Perché i lavoratori stanno cominciando a mobilitarsi proprio ora?
I dirigenti dell’azienda non hanno mantenuto le promesse, che avevano fatto, di incrementare il livello contrattuale a qualcuno e di riconoscere lo scatto di anzianità ad altri. Mi meraviglia il fatto che il Rettore, sempre attento a tessere le lodi dell’Unical come ateneo all’avanguardia su tutti i campi in Italia, non si sia mai interessato a questa situazione. È realmente possibile che egli non sia a conoscenza dei fatti? Un’altra situazione paradossale venuta alla luce di recente è che quando serve altro personale la Snam, invece di aumentare le ore di servizio ai lavoratori in organico, assume nuovo personale attraverso agenzie per il lavoro. Questo serve per non dare troppo “potere” ai dipendenti storici e attingere, piuttosto, a un bacino di precari estremamente ricattabili quali quelli costretti a rivolgersi a queste agenzie.
Avete mai tentato di farvi assumere direttamente dall’Unical?
Lo abbiamo chiesto decine di volte ma l’Unical non ha mai neanche risposto alle nostre istanze. Non sono l’unico ad essere assunto a tre ore al giorno da vent’anni, ci sono tra i centotrenta colleghi tantissime persone nella stessa situazione, c’è qualcuno persino con venticinque anni di servizio.
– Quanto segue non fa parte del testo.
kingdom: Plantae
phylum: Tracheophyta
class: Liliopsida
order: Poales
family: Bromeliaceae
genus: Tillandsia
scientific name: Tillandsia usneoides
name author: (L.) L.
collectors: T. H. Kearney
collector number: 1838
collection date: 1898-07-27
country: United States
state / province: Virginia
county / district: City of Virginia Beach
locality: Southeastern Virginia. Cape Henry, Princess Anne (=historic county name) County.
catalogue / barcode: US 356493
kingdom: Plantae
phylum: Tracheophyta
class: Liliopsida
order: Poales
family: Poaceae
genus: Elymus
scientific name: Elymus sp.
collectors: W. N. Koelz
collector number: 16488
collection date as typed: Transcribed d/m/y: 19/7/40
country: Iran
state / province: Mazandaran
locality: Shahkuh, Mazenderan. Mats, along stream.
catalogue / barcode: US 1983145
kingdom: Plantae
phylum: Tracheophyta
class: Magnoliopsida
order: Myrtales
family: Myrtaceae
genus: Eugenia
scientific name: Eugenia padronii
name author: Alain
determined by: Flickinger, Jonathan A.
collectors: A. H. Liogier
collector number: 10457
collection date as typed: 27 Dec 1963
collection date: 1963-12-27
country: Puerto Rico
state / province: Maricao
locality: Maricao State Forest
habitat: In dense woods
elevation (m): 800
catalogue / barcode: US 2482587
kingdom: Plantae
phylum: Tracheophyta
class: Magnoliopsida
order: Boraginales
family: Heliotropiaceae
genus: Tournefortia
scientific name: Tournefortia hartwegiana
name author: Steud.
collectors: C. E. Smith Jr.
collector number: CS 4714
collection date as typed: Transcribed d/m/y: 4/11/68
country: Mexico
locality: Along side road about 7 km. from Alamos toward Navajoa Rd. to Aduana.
E parecchi altri lavoratori sono nelle stesse nostre condizioni, le esternalizzazioni non interessano soltanto il settore delle pulizie nell’Università della Calabria.
Secondo il tuo parere, perché l’Università insiste così tanto con le esternalizzazioni?
Io credo che convenga a chi gestisce l’Università perché è una torta dalla quale possono attingere tante persone legate alla dirigenza. Il sistema degli appalti al privato è preferito notoriamente per la possibilità di “dirigere” verso figure vicine alla classe dirigente delle risorse che, altrimenti, sarebbero usate ragionevolmente per massimizzare la qualità dell’istituto. Questo dirottamento di risorse si fa per mezzo – ad esempio – di capitolati pilotati o facendo assumere uomini legati a questa dentro le aziende appaltatrici. L’Unical non avrebbe bisogno di esternalizzare la manutenzione e la pulizia degli ambienti.
Avete intenzione di fare scattare una vertenza sindacale?
Presto intraprenderemo una prima vertenza attraverso USB Calabria. Siamo molto determinati nel proseguire la lotta anche con l’aiuto delle organizzazioni studentesche e dei militanti che ci hanno supportato fin dall’inizio.
Continueremo a seguire la vicenda dei lavoratori delle pulizie dell’Università della Calabria e a mettere in luce le forti contraddizioni del sistema delle esternalizzazioni negli istituti pubblici.